Sum of Digit Differences of All Pairs

What is this problem about?

The "Sum of Digit Differences of All Pairs" problem asks you to calculate the total number of differences between corresponding digits for all possible pairs of numbers in an array. All numbers in the array are assumed to have the same number of digits. For example, if you have the numbers 123 and 145, the differences are at the second position (2 vs 4) and the third position (3 vs 5), making for a total of 2 differences. You need to sum these differences for every pair (nums[i], nums[j]) where i < j.

Why is this asked in interviews?

This problem is commonly used in technical interviews at Turing and Google to test a candidate's ability to optimize counting problems. A brute-force approach (comparing every pair of numbers) would take O(N² * D) time, where D is the number of digits. The key to this problem is realizing that digits at each position (ones, tens, hundreds, etc.) are independent. It evaluates if a candidate can transition from pair-based thinking to position-based frequency counting.

Algorithmic pattern used

The primary pattern used is "Digit Frequency Counting" or "Contribution Technique." Instead of comparing pairs, we look at each digit position (say, the 0-th index) and count how many times each digit (0-9) appears at that position across all numbers. For a given position, if digit 'd' appears count[d] times, it will differ from every other number that doesn't have 'd' at that position. The contribution to the total difference is calculated using the formula: Total_Numbers - count[d].

Example explanation

Suppose the array is [12, 13, 23].

• At the tens position: Digits are {1, 1, 2}.
  • '1' appears twice, '2' appears once.
  • Differences: '1' vs '2' (twice). Total = 2.
• At the units position: Digits are {2, 3, 3}.
  • '2' appears once, '3' appears twice.
  • Differences: '2' vs '3' (twice). Total = 2. Grand Total Sum of Differences = 2 + 2 = 4. This is much faster than checking (12, 13), (12, 23), and (13, 23) individually.

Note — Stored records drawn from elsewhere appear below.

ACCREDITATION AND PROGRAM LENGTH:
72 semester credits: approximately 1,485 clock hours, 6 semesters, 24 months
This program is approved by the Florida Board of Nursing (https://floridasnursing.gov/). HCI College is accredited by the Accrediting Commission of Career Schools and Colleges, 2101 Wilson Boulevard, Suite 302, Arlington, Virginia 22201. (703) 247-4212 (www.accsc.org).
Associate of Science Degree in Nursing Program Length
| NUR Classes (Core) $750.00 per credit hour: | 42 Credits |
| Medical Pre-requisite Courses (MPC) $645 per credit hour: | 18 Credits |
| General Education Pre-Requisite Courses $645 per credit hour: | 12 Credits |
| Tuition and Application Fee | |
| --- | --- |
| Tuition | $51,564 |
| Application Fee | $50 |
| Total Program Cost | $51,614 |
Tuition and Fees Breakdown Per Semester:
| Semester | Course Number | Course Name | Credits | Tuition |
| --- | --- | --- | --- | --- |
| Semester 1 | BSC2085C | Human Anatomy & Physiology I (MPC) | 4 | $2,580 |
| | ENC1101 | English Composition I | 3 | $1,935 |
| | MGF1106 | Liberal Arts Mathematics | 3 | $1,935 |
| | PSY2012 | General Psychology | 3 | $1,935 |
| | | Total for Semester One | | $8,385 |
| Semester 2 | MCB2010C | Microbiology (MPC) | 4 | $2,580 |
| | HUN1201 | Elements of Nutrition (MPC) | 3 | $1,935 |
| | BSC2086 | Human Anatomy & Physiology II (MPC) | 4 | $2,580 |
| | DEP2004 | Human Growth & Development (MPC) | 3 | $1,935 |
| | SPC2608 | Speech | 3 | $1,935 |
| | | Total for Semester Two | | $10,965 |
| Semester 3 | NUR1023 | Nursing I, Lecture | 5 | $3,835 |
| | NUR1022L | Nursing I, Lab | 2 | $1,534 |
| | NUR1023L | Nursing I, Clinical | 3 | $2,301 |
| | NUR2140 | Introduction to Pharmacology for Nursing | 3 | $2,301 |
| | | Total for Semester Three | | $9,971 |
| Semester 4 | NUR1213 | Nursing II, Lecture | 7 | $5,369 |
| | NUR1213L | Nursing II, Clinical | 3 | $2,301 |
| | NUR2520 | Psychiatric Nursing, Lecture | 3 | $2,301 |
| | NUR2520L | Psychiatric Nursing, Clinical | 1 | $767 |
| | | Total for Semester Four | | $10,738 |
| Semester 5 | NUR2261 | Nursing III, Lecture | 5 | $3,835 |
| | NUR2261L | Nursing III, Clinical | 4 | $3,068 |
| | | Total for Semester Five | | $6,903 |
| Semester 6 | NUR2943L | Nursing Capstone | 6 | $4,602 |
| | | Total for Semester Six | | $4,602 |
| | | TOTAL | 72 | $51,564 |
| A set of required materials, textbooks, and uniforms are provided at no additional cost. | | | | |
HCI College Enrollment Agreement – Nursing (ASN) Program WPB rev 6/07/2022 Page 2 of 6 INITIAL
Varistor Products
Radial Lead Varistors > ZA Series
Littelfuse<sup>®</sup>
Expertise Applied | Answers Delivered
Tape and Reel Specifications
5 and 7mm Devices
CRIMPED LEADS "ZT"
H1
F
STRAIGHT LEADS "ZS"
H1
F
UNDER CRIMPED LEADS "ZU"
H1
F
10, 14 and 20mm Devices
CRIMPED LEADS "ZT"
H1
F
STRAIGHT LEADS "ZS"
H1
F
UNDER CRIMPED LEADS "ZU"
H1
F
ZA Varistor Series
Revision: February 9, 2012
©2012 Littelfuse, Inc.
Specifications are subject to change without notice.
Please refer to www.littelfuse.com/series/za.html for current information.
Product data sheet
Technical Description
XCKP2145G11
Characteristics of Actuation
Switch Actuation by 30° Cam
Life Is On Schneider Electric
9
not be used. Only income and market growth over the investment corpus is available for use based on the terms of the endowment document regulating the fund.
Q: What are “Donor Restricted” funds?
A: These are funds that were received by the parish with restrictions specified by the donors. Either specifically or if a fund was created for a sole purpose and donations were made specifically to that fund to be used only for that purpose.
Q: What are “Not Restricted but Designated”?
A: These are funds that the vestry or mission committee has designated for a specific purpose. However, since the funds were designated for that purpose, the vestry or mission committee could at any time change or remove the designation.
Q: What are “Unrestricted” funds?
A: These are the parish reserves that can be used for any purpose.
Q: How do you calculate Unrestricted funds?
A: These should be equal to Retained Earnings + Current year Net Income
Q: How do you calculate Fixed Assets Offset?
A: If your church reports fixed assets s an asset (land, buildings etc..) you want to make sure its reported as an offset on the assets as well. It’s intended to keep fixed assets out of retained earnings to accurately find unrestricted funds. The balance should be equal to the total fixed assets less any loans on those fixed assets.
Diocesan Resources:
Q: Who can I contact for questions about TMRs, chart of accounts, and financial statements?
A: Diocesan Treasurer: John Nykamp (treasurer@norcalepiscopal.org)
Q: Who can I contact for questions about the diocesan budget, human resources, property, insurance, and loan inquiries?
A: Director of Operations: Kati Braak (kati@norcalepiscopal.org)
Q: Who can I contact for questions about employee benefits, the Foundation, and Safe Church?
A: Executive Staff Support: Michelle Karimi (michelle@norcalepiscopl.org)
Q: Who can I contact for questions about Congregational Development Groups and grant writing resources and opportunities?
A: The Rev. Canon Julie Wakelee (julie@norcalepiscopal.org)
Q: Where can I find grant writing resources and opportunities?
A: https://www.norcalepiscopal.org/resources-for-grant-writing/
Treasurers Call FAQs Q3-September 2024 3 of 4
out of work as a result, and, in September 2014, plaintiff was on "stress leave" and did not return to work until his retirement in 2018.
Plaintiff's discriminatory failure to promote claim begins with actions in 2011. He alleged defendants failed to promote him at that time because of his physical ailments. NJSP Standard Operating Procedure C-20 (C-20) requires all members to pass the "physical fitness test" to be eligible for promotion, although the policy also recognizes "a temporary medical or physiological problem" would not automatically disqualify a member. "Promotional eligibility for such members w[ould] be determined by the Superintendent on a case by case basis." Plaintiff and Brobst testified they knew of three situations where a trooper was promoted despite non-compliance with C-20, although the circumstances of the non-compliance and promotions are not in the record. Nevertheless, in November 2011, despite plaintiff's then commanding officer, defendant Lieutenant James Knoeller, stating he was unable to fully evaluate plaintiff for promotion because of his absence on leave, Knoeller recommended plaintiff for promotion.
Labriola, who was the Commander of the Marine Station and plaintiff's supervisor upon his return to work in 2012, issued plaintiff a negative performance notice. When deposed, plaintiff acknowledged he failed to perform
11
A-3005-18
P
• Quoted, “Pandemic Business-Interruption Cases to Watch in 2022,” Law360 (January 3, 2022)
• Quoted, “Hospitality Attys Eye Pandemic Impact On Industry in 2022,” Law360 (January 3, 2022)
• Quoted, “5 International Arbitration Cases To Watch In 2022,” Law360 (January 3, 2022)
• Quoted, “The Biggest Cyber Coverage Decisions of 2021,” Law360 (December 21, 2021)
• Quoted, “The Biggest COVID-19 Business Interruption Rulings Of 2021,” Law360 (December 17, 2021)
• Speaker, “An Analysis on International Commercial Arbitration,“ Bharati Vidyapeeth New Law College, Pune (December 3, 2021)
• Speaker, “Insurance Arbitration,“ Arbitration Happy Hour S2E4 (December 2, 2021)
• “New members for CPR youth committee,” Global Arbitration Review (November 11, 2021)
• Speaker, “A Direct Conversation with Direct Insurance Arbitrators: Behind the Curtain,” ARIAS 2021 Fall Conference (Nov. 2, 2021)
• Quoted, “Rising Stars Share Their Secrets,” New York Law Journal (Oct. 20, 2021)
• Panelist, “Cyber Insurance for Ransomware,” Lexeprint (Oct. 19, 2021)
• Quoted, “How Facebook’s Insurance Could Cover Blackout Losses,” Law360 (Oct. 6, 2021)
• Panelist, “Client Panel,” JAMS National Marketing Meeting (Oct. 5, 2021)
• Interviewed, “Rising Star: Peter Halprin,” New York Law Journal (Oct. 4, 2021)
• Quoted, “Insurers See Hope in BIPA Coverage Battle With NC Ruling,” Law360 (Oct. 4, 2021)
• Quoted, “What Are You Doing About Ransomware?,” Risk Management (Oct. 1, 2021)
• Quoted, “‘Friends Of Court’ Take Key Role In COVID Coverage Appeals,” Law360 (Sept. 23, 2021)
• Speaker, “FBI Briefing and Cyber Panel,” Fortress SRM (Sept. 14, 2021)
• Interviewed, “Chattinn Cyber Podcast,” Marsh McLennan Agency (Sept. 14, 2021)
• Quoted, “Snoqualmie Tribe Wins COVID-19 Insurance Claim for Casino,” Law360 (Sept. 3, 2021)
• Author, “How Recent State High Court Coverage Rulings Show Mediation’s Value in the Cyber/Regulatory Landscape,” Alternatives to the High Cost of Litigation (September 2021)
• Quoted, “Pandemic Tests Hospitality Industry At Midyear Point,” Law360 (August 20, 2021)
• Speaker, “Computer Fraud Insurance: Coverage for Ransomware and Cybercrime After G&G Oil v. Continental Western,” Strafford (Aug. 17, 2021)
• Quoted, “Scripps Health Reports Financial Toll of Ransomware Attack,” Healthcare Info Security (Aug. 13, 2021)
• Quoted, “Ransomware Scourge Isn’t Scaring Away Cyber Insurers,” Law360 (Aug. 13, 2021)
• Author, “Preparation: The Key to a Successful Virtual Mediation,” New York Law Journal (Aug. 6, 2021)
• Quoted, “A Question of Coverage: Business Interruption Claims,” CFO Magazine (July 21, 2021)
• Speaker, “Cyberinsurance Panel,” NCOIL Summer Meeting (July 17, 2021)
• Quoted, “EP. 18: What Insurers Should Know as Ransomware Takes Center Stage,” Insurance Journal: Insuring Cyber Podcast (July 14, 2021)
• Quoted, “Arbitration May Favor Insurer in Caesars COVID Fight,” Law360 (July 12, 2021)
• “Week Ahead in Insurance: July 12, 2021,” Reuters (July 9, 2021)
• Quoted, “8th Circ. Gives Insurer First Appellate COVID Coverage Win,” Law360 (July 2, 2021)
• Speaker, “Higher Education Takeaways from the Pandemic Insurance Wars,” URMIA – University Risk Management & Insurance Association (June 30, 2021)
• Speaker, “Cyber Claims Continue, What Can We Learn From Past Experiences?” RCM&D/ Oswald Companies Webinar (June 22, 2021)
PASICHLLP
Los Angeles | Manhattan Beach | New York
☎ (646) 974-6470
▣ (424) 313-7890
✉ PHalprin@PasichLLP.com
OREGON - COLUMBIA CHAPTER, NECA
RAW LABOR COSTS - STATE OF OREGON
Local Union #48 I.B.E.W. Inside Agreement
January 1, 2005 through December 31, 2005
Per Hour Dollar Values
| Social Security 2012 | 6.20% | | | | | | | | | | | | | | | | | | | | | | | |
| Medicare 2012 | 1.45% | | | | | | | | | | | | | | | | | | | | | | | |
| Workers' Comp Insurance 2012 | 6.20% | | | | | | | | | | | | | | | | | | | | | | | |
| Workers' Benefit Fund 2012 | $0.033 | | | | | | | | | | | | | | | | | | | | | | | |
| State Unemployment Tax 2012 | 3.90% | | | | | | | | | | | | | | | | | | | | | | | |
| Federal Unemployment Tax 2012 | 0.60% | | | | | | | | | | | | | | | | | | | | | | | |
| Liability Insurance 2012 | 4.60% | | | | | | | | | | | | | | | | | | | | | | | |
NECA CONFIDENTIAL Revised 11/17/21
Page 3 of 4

Common mistakes candidates make

1. O(N²) Brute Force: Failing to optimize and trying to iterate through every pair of numbers.
2. Miscounting Position Differences: Forgetting that each pair is only counted once. If using frequency counts, ensure you don't double-count the differences.
3. Ignoring the same-length constraint: Not realizing that the numbers have a fixed number of digits, which simplifies the iteration logic significantly.

Interview preparation tip

When a problem asks for a sum across "all pairs," always try to see if you can calculate the "contribution" of each element or each property (like a digit position) independently. Moving from O(N²) to O(N) is the most common goal in these types of interview questions.